[Excerpts from a dataset]
▬▬▬▬▬▬▬▬▬▬

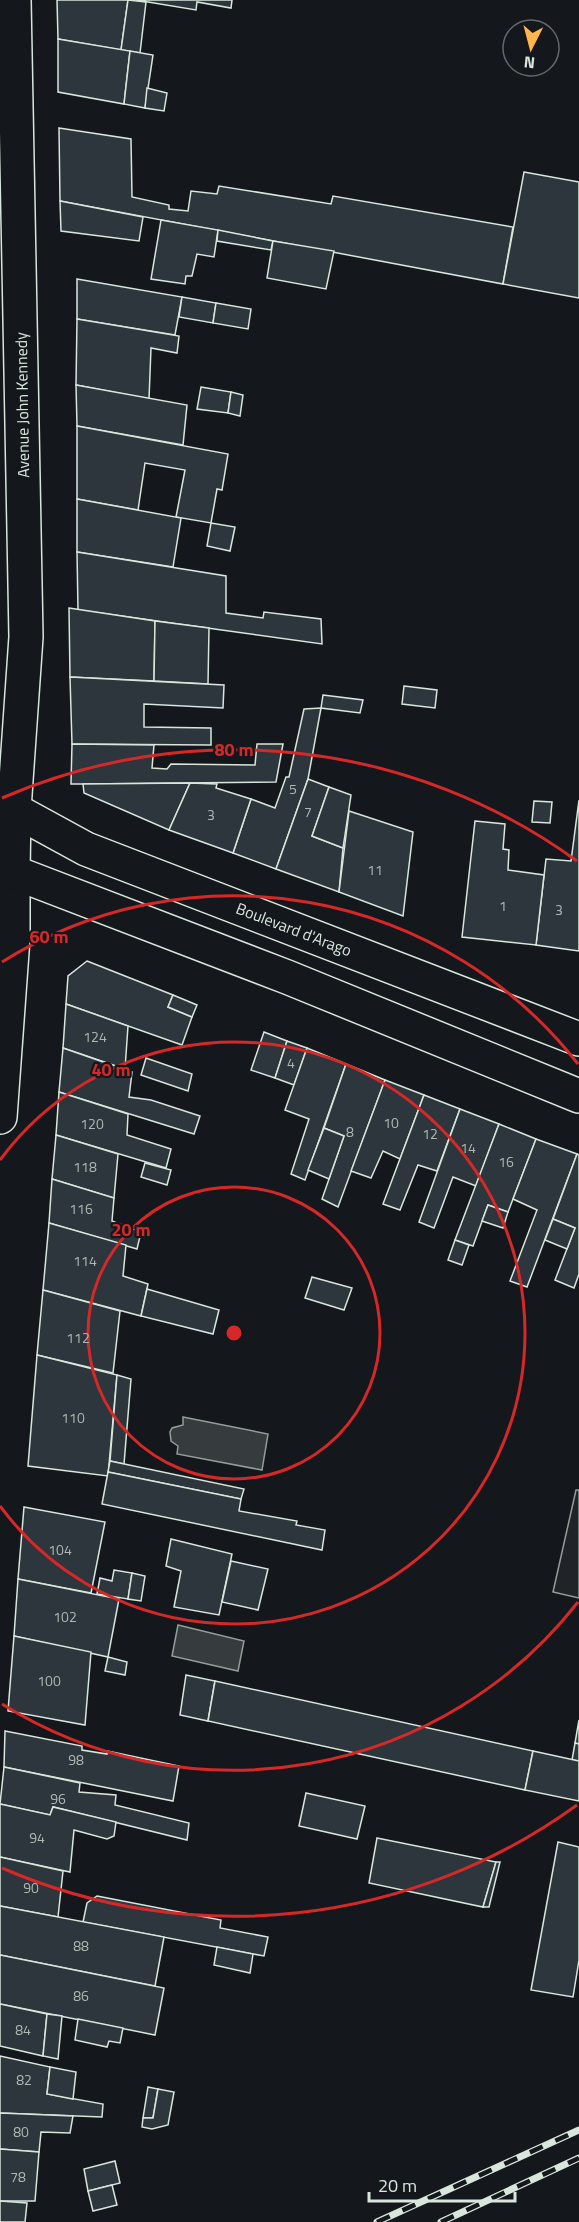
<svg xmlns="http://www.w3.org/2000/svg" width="579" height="2222" viewBox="0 0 579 2222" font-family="'Titillium Web',sans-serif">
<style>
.green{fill:#202428;stroke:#939e99;stroke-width:1.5}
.water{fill:#363b3e;stroke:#939e99;stroke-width:1.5}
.building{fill:#2c363c;stroke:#d8e6dc;stroke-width:1.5}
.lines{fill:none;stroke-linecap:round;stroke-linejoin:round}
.minor-casing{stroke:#d8e6dc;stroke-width:36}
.secondary-casing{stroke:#d8e6dc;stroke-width:36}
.minor{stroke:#14181c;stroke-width:33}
.secondary{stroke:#14181c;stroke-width:33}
.rail-casing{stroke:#d8e6dc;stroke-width:7}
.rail{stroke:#14181c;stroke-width:4.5;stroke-dasharray:14;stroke-linecap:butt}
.ring{fill:none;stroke:#d62828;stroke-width:3}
.labels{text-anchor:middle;stroke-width:4.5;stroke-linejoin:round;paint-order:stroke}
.number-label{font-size:14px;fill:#adbab4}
.street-label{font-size:16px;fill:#d8e6dc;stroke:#14181c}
.centre{fill:#d62828;stroke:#14181c;stroke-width:3}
.ring-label{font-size:18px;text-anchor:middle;font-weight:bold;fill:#d62828;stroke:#14181c;stroke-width:4.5;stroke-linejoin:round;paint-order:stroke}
</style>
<rect width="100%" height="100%" fill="#14181c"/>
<!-- green -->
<polygon class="green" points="576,1490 579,1490 579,1598 553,1592"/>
<!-- water -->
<g class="water">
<polygon points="183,1417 268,1434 262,1470 177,1454 178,1446 171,1441 170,1432 172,1428 183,1425"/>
<polygon points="178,1625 244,1641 238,1671 172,1656"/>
</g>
<!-- building -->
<g class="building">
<polygon points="57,0 128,0 121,50 58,39"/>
<polygon points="128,0 146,2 140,53 121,50"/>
<polygon points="136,0 232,0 231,8 197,2 196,10"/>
<polygon points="58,39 130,51 124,104 58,92"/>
<polygon points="130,51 153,55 145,108 124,104"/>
<polygon points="147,88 167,93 164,111 145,108"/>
<polygon points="59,128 131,139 132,197 169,205 169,209 188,211 191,191 217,194 219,186 331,204 333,196 513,227 503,284 60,201"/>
<polygon points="524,172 579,182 579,298 503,284"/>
<polygon points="60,201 143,217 139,241 61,231"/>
<polygon points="161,220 218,230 214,257 197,254 192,276 186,276 185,284 151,279"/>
<polygon points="218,230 273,241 271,250 217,241"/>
<polygon points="273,241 334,251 326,289 267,278"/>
<polygon points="77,279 182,297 175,335 77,319"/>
<polygon points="182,297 216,303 213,323 179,317"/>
<polygon points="216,303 251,309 248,329 213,323"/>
<polygon points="77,319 179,336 177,353 151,348 149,399 76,385"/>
<polygon points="76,385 187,405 183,445 77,426"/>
<polygon points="201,387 231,392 228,413 197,409"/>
<polygon points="231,392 243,395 240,416 228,413"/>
<polygon points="77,426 228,454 222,490 217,489 211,523 176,517 185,470 145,463 138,510 77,499"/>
<polygon points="77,499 181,518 173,567 77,552"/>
<polygon points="211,523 235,527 230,551 207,546"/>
<polygon points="77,552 226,576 226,613 263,618 264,612 321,619 322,644 78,610"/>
<polygon points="69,608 155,621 154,681 70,677"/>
<polygon points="155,621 209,628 208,684 154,681"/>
<polygon points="70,677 224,685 223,708 144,704 144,727 211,728 211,745 72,744"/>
<polygon points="404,686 437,690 435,708 402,704"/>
<polygon points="323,695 363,700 360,713 321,708"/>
<polygon points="321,708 308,779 276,869 233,853 251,799 275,808 286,777 289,777 304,709"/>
<polygon points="72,744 154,745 152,768 167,769 171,764 255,765 257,744 283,744 276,782 83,784 71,784"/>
<polygon points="308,779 329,787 312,836 343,848 339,892 276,869"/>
<polygon points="190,783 169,830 84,793 83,784"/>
<polygon points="190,783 217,784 216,788 251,799 233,853 169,830"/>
<polygon points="329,787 351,795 343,848 312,836"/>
<polygon points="579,800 579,951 536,945 546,859 571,861"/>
<polygon points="534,801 552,802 550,823 532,822"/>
<polygon points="349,811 413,832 403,916 339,892"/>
<polygon points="475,821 505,824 503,849 509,850 508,870 544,875 536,945 462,937"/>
<polygon points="87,961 173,995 168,1007 192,1017 182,1045 66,1004 68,976"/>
<polygon points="173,995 197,1005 192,1017 168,1007"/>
<polygon points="66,1004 128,1026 125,1069 63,1048"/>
<polygon points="264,1032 287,1041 275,1078 251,1070"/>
<polygon points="287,1041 307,1048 294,1085 275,1078"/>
<polygon points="63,1048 132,1072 129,1097 151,1100 200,1116 194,1134 59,1092"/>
<polygon points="307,1048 346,1064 305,1180 291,1174 309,1119 285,1110"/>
<polygon points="146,1058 192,1074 188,1091 141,1075"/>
<polygon points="346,1064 385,1080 338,1207 322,1199 344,1136 324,1128"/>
<polygon points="385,1080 424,1095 400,1159 383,1151 371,1178 351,1171"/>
<polygon points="59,1092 128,1114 127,1135 171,1149 166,1168 56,1135"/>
<polygon points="424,1095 460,1109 437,1171 418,1165 400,1210 383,1204"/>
<polygon points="460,1109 499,1124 476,1186 453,1177 434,1228 419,1222"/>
<polygon points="499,1124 536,1139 508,1212 488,1205 473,1246 455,1240"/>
<polygon points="324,1128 344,1136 329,1179 308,1170"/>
<polygon points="56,1135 118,1154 114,1198 52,1179"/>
<polygon points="536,1139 577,1154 527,1287 510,1281 537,1210 513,1199"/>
<polygon points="577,1154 579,1155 579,1274 574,1288 555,1280 575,1228 553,1219"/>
<polygon points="145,1163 171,1170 167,1185 141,1177"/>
<polygon points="52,1179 114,1198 112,1221 141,1232 137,1249 49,1223"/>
<polygon points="488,1205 508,1212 503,1228 482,1221"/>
<polygon points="553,1219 575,1228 567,1249 545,1240"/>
<polygon points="49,1223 126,1245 123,1276 148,1284 141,1316 43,1290"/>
<polygon points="455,1240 469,1245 462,1265 448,1260"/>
<polygon points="312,1277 352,1288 344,1310 305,1298"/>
<polygon points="147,1289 219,1310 213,1334 141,1316"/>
<polygon points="43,1290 120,1311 113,1373 37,1355"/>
<polygon points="37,1355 117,1375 108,1476 28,1466"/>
<polygon points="117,1375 131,1379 124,1464 110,1461"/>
<polygon points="110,1461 244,1489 241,1499 108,1472"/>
<polygon points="108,1472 241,1499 239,1511 297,1521 296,1525 325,1530 322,1550 102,1504"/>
<polygon points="24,1507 105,1522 91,1593 18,1579"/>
<polygon points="171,1539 232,1554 219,1615 174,1607 181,1571 166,1566"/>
<polygon points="231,1561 268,1569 258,1610 222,1602"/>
<polygon points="114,1570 132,1573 128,1599 97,1594 100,1578 112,1581"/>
<polygon points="132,1573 145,1576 141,1601 128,1599"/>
<polygon points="18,1579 119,1599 108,1657 14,1636"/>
<polygon points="14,1636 91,1652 85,1725 8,1711"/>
<polygon points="108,1657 127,1662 125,1675 105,1671"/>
<polygon points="186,1675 215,1681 208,1721 180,1715"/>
<polygon points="215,1681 533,1751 525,1790 208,1721"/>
<polygon points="579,1720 579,1744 575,1743"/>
<polygon points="5,1731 82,1746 82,1750 107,1754 107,1751 179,1766 173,1801 4,1767"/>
<polygon points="575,1743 579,1744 579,1761 572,1760"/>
<polygon points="533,1751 579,1761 579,1801 525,1790"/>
<polygon points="4,1767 80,1783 79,1792 116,1795 115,1805 189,1823 187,1840 53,1807 50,1815 0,1804"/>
<polygon points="306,1793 365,1806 357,1839 299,1826"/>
<polygon points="0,1804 50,1815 53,1807 116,1822 114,1836 107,1839 74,1830 70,1872 0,1857"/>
<polygon points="377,1838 496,1862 483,1907 369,1883"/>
<polygon points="558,1842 579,1847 579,1960 573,1997 531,1990"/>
<polygon points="0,1857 63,1871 58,1917 0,1906"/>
<polygon points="496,1862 500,1862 489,1907 483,1907"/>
<polygon points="97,1896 221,1920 220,1928 268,1937 264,1956 83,1922 87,1903"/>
<polygon points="0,1906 164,1937 155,1986 0,1955"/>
<polygon points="217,1947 253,1954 250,1973 214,1965"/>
<polygon points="0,1955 164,1988 155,2035 0,2004"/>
<polygon points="0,2004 47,2014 43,2056 0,2046"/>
<polygon points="47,2014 62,2016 58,2059 43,2056"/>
<polygon points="78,2019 123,2028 120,2043 109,2041 107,2047 75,2040"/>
<polygon points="0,2056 50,2067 47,2094 103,2104 102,2117 0,2113"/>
<polygon points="50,2067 76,2072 73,2099 47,2094"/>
<polygon points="148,2087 158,2089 153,2118 143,2118"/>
<polygon points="158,2089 174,2092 168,2125 152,2129 142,2127 143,2118 153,2118"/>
<polygon points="0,2113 73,2116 70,2133 41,2132 39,2152 0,2149"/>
<polygon points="0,2149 39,2152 35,2201 0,2201"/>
<polygon points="115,2161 120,2183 88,2191 84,2169"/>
<polygon points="112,2185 117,2205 93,2211 88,2191"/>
<polygon points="0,2201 27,2203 25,2222 0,2222"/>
</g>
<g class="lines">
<!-- minor casing -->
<g class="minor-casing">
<polyline id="minor" points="0,1117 13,938 13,872"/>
</g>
<!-- secondary casing -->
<g class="secondary-casing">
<g id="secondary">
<polyline points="0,802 86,849 579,1039"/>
<polyline points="0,867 287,977 579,1096"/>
<polyline points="13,872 14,809 26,637 14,0"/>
</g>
</g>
<!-- minor -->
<use href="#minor" class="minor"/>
<!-- secondary -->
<use href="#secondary" class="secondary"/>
<!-- rail casing -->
<g class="rail-casing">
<g id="rail">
<polyline points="377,2222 579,2130"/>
<polyline points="441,2222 579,2158"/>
</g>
</g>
<!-- rail -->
<use href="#rail" class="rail"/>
</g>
<!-- distance rings -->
<g class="ring">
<circle cx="234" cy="1333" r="146"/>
<path d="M0 1160A291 291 0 1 1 0 1506"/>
<path d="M578 1602A437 437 0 0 1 2 1704M2 962A437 437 0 0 1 578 1064"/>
<path d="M577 1805A583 583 0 0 1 2 1868M2 798A583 583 0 0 1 577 861"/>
</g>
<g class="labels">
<!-- number labels -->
<g class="number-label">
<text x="293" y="794">5</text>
<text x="308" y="817">7</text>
<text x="211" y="820">3</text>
<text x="375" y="875">11</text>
<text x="503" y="911">1</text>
<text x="559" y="915">3</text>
<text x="95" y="1042">124</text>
<text x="291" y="1068">4</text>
<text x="391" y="1128">10</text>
<text x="92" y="1129">120</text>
<text x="350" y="1137">8</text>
<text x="430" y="1139">12</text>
<text x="468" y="1153">14</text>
<text x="506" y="1167">16</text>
<text x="85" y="1172">118</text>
<text x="81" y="1214">116</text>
<text x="85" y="1266">114</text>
<text x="78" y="1343">112</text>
<text x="73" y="1423">110</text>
<text x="60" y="1555">104</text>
<text x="65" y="1622">102</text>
<text x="49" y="1686">100</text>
<text x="76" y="1765">98</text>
<text x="58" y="1804">96</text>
<text x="37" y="1843">94</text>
<text x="31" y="1893">90</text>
<text x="81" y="1951">88</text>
<text x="81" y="2001">86</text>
<text x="23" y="2035">84</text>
<text x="24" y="2085">82</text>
<text x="21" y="2137">80</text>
<text x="18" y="2182">78</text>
</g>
<!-- street labels -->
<g class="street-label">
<text transform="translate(22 405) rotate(-91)" y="6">Avenue John Kennedy</text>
<text transform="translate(294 929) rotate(21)" y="6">Boulevard d'Arago</text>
</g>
</g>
<circle cx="234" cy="1333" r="9" class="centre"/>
<g class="ring-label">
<text x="234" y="756">80 m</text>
<text x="49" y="943">60 m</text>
<text x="111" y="1076">40 m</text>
<text x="131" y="1236">20 m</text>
</g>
<!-- north arrow -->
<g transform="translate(531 48) rotate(186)"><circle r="28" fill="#14181c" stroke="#626a69" stroke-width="1.5"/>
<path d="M0-4.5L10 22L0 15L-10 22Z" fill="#ffb74d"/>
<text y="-9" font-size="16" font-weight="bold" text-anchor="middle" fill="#d8e6dc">N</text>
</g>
<!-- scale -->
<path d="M369 2192v9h146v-9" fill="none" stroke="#d8e6dc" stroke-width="3"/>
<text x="378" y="2192" font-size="18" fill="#d8e6dc" stroke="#14181c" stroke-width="4.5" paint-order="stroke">20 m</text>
</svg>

▬▬▬▬▬▬▬▬▬▬

TASK DIRECTIONS >> Search each line of the data above for "linecap", and copy the lines where it occurs.

OUTPUT >>
.lines{fill:none;stroke-linecap:round;stroke-linejoin:round}
.rail{stroke:#14181c;stroke-width:4.5;stroke-dasharray:14;stroke-linecap:butt}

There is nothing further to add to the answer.